(EXERCISE TEXT Opens)

Minimal Speedup When Reproducing the JAX All-Gather Overlap Example (Looking for Guidance)

Hi everyone,

I’m investigating how to achieve better compute/communication overlap on TPU. As part of this, I tried to reproduce “Example 1: All-gather on one side” from the JAX shard_map notebook:
https://docs.jax.dev/en/latest/notebooks/shard_map.html#example-1-all-gather-on-one-side

In the notebook, the example shows a large improvement (roughly 353 us → 226 us). However, on my setup I only see a very small improvement:

  • Platform: v5litepod-4 (v2-alpha-tpuv5-lite)

  • Observed latency: ~330 us(basic) → ~319 us(overlapped_bidi)

My understanding is that the notebook result may involve “additional axes of parallelism”, and that might be a key reason my reproduction doesn’t show a similar gain. I’d really appreciate any hints or guidance.

I’m including the script I used for testing below.

Thanks in advance for any pointers or guidance.

import jax
import jax.numpy as jnp
from jax import device_put
from jax.sharding import Mesh, PartitionSpec as P, NamedSharding
from jax.experimental.shard_map import shard_map
import time
import os
from functools import partial
import jax.lax as lax

# ============== Configuration ==============
M, K, N = 8192, 8192, 1024
NUM_WARMUP = 5
NUM_ITERS = 10
TRACE_DIR = "/home/moha/jax-trace-allgather"

# Select kernel mode: "basic", "overlapped", or "overlapped_bidi"
KERNEL_MODE = "overlapped_bidi"

# ============== Initialization ==============
devices = jax.devices()
num_devices = len(devices)
print(f"🚀 Available TPU devices: {num_devices}")
print(f"   Device type: {devices[0].device_kind}")

# Create a 1D mesh
mesh = Mesh(devices, ('i',))

# ============== Create test data ==============
lhs = jnp.ones((M, K), dtype=jnp.bfloat16)
rhs = jnp.ones((K, N), dtype=jnp.bfloat16)

# Sharding specs
# In the all-gather matmul setup:
# - lhs is sharded along the M dimension (rows)
# - rhs is sharded along the K dimension (rows)
# The kernel all-gathers rhs to reconstruct the full rhs, then runs a local matmul.

(EXERCISE TEXT Closes)

__THE TASK__. Write out the all-gather post word for word, starting at "I’m investigating how" and ending at "for testing below.".

(INFORMATION SUPPLIED Opens)

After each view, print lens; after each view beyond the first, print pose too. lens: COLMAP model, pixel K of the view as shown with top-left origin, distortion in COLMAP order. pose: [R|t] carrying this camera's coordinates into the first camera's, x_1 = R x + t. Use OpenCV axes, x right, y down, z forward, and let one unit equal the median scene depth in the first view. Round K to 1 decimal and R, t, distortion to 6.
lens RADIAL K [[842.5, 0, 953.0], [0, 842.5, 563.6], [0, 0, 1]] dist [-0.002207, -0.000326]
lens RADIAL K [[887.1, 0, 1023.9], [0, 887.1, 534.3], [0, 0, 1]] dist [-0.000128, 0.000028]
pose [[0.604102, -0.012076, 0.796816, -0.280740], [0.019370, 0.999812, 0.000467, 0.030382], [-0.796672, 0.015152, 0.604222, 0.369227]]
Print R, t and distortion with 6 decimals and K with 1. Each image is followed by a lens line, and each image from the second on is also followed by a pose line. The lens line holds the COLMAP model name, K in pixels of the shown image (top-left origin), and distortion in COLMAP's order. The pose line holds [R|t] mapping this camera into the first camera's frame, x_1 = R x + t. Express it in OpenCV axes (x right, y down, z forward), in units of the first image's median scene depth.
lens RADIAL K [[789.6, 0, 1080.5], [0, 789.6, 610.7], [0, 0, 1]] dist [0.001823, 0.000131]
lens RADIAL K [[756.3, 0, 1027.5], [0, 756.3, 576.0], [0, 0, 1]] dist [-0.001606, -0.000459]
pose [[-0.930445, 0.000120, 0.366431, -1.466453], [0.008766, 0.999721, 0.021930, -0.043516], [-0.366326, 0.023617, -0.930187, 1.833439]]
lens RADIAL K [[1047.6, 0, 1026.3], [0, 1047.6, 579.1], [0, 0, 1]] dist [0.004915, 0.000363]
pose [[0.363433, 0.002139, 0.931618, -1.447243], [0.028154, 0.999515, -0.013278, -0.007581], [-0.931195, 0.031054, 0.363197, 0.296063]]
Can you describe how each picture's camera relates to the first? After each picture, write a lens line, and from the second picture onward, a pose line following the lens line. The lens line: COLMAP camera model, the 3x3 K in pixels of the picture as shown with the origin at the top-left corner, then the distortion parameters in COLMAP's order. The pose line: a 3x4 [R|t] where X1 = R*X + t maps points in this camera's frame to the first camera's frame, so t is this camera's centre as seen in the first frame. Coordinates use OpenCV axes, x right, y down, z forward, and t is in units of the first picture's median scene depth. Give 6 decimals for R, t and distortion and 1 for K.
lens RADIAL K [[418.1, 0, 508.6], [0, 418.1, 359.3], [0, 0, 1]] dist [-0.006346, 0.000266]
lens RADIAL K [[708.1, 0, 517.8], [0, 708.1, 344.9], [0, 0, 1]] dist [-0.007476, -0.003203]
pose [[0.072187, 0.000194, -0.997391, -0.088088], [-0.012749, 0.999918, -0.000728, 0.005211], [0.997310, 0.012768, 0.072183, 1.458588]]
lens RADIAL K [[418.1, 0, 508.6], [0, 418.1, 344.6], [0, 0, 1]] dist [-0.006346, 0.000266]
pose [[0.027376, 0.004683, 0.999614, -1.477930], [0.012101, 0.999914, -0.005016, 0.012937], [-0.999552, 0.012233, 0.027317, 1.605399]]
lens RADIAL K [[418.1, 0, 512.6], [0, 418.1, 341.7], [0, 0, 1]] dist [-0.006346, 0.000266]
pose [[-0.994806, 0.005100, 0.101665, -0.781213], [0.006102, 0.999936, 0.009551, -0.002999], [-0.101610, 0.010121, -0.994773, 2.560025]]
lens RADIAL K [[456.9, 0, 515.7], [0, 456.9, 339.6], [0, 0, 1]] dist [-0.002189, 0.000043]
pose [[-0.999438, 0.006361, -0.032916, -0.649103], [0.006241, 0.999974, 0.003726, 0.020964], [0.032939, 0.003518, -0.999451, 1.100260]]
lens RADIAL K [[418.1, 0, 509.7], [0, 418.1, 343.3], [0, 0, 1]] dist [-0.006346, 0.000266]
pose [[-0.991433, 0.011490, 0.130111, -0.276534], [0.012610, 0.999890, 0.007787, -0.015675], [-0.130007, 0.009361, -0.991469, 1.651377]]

(INFORMATION SUPPLIED Closes)

__EXERCISE RESULT__.
I’m investigating how to achieve better compute/communication overlap on TPU. As part of this, I tried to reproduce “Example 1: All-gather on one side” from the JAX shard_map notebook:
https://docs.jax.dev/en/latest/notebooks/shard_map.html#example-1-all-gather-on-one-side

In the notebook, the example shows a large improvement (roughly 353 us → 226 us). However, on my setup I only see a very small improvement:

  • Platform: v5litepod-4 (v2-alpha-tpuv5-lite)

  • Observed latency: ~330 us(basic) → ~319 us(overlapped_bidi)

My understanding is that the notebook result may involve “additional axes of parallelism”, and that might be a key reason my reproduction doesn’t show a similar gain. I’d really appreciate any hints or guidance.

I’m including the script I used for testing below.